Students who are recommended for Algebra must demonstrate exceptional mathematical abilities and study skills. The decision for recommendation to the accelerated program is based on a collection of data including standardized test results, previous grades, and consideration of individual student attributes such as effective study skills, excellent effort, and interest in challenging material. In addition, teacher recommendation is required. The Algebra program follows the NYS Integrated Algebra curriculum, and students are prepared to sit for the NYS Regents examination offered each June.
Algebra I applies many concepts learned and practiced in the seventh and eighth grade curriculum. Among other things, Algebra students will identify functions via tables, graphs, and equations, graph linear functions and describe features, such as the slope and intercepts, understand how to calculate rates of change in real-world applications, write equations for linear functions from word problems, and compare functions, linear and nonlinear, in different forms. Students are continually encouraged to utilize critical thinking skills while applying their knowledge to real world situations.
Science and Health
Science 8 instruction consists of the study of the physical sciences. This includes physics and chemistry. The following topics are covered in the physics area: motion, force, pressure, energy, waves, machines, light and sound. Students will research various roller coasters and then construct K’Nex roller coasters to apply the concepts they have learned in physics. The chemistry portion of the curriculum consists of the study of matter, atoms, molecules, acids, bases, elements and the periodic table. As a reinforcement of concepts learned in the classroom lessons, students participate in lab activities to apply their knowledge.
The eighth grade Health curriculum deals with conflict resolution and substance abuse. Through research, students learn the dangers of tobacco, alcohol, and drugs.

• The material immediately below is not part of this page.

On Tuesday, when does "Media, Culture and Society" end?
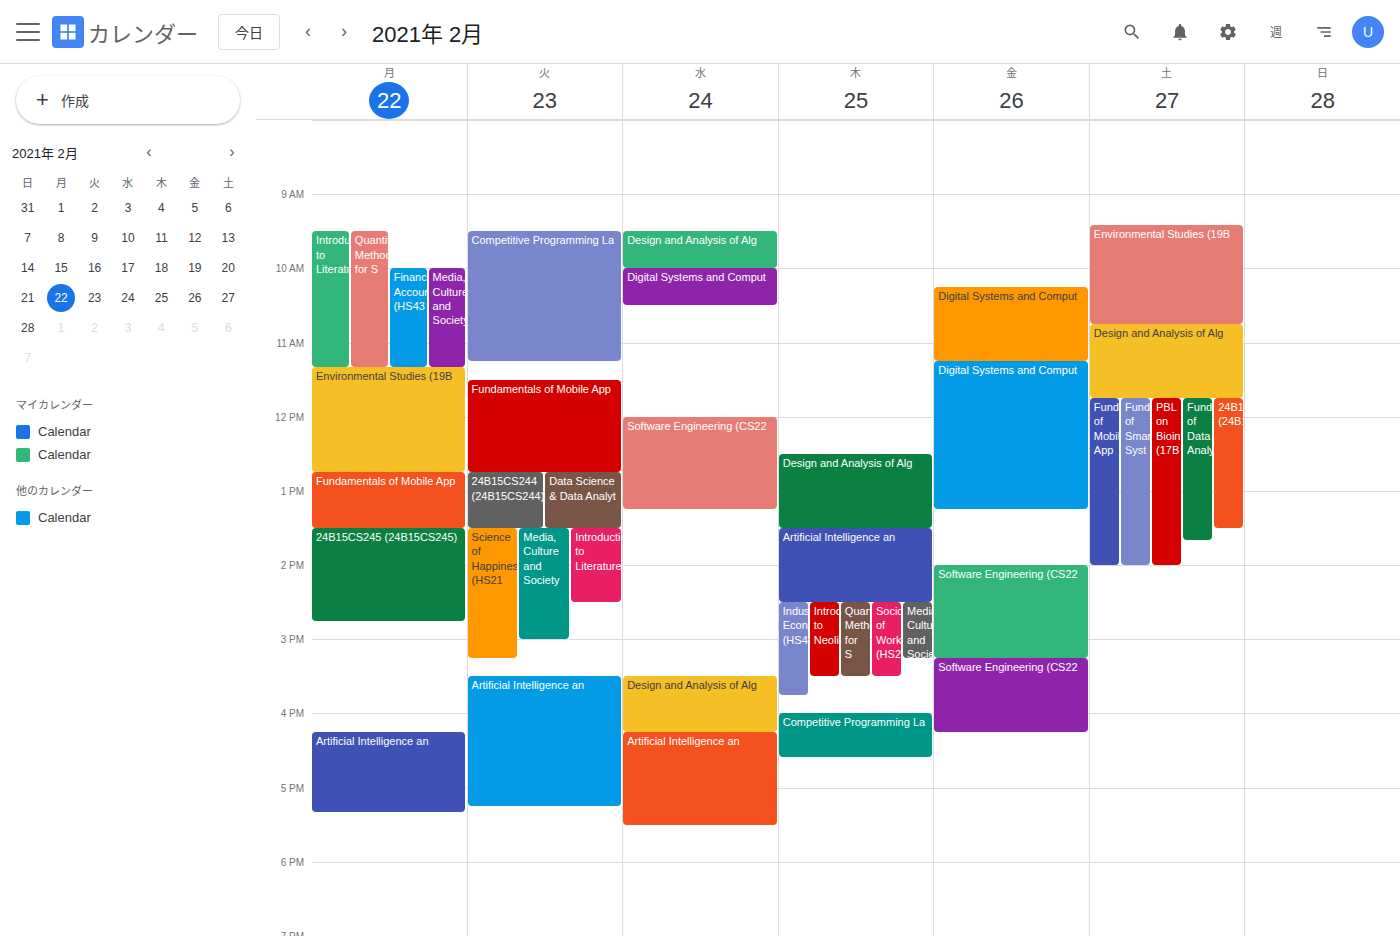
3:00 PM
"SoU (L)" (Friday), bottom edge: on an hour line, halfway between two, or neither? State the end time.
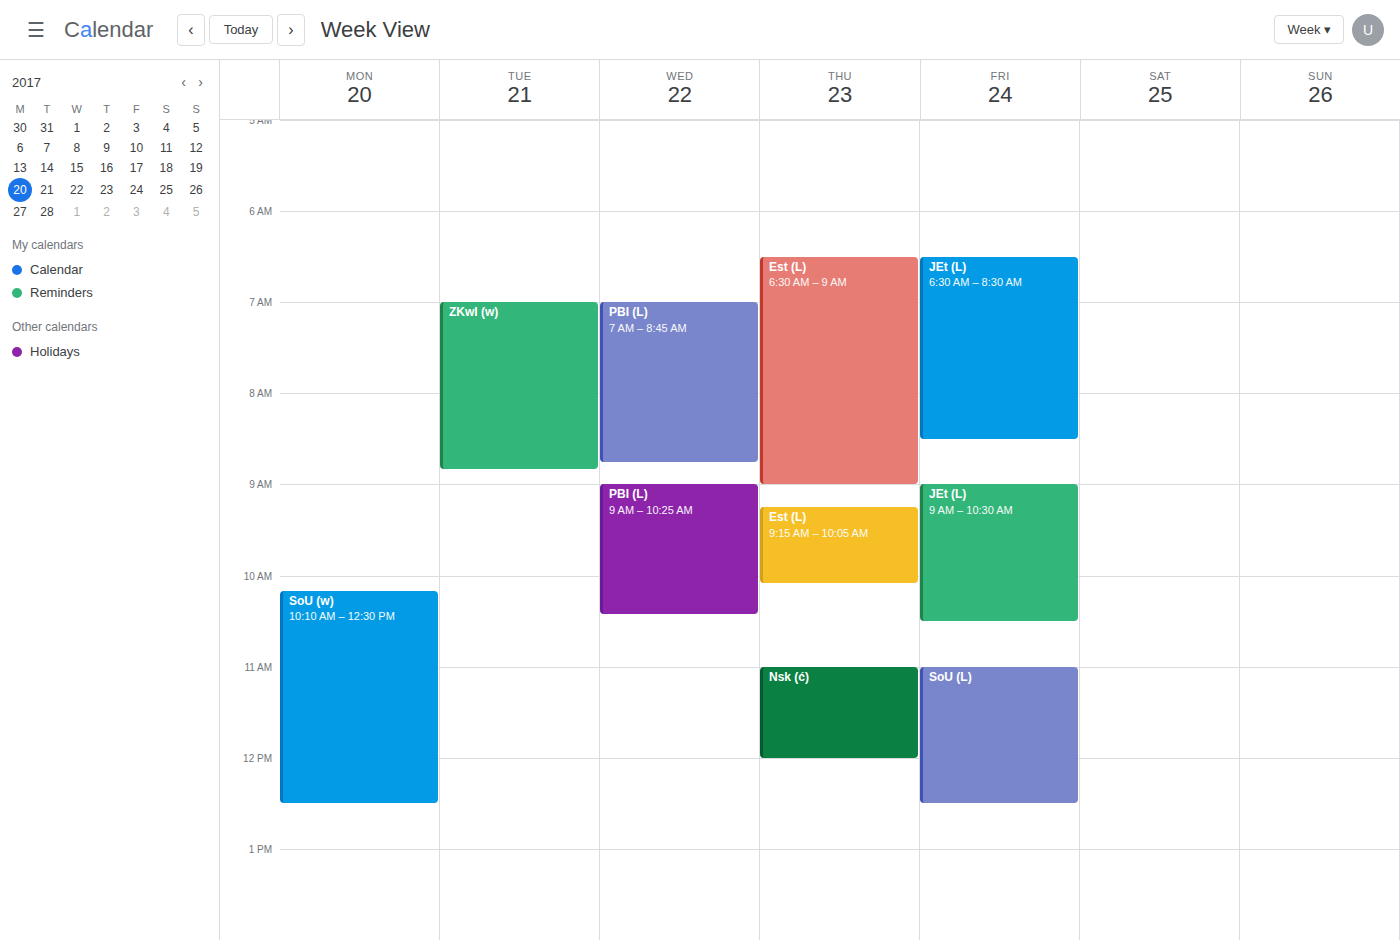
12:30 PM -- halfway between the 12 PM and 1 PM lines.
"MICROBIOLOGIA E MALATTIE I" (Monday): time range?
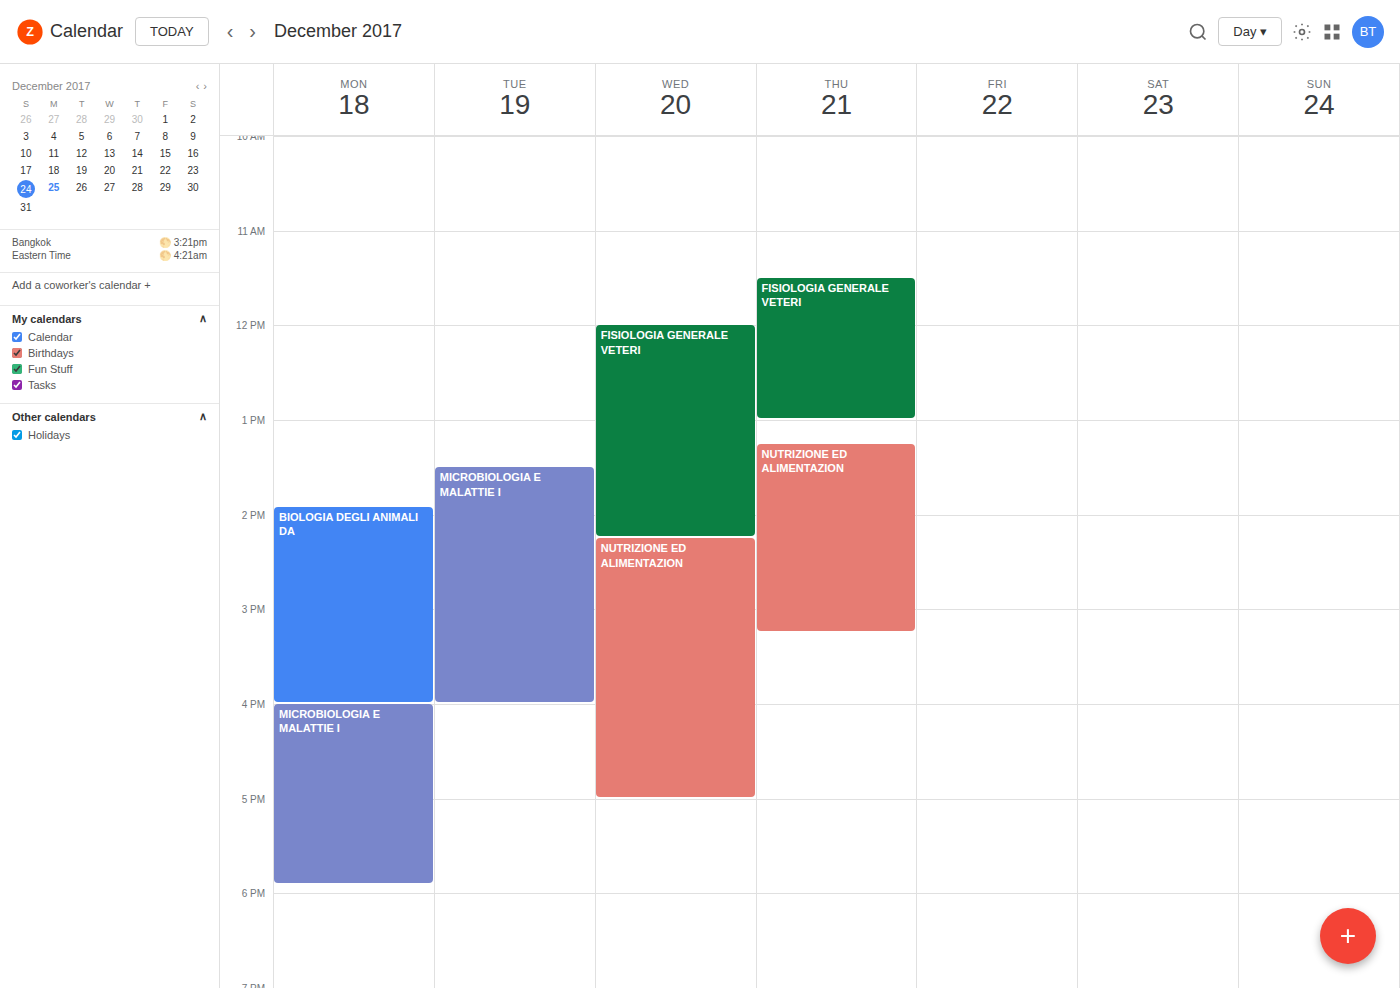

Students will expand their knowledge of Spanish through the study of complex grammar such as direct object pronouns, indirect object pronouns, demonstrative and superlative adjectives. Students will also learn two new tenses, the preterite tense and the present progressive as well as reflexive verbs and their pronouns. An impressive vocabulary stockpile will be amassed throughout the year. Fluency will be targeted through listening drills while communication skills are utilized by writing conversations and presenting them to the class. Students will also continue to explore and gain an appreciation for various Hispanic cultures and their customs and holidays from around the world such as Our Lady of Guadalupe, El Día de los Muertos and Cinco de Mayo. In grade eight, the students learn The Our Father and The Hail Mary in Spanish. The curriculum follows the New York State Standards and Diocesan guidelines. The students are evaluated through tests, projects, performance tasks, class work, quizzes, and homework.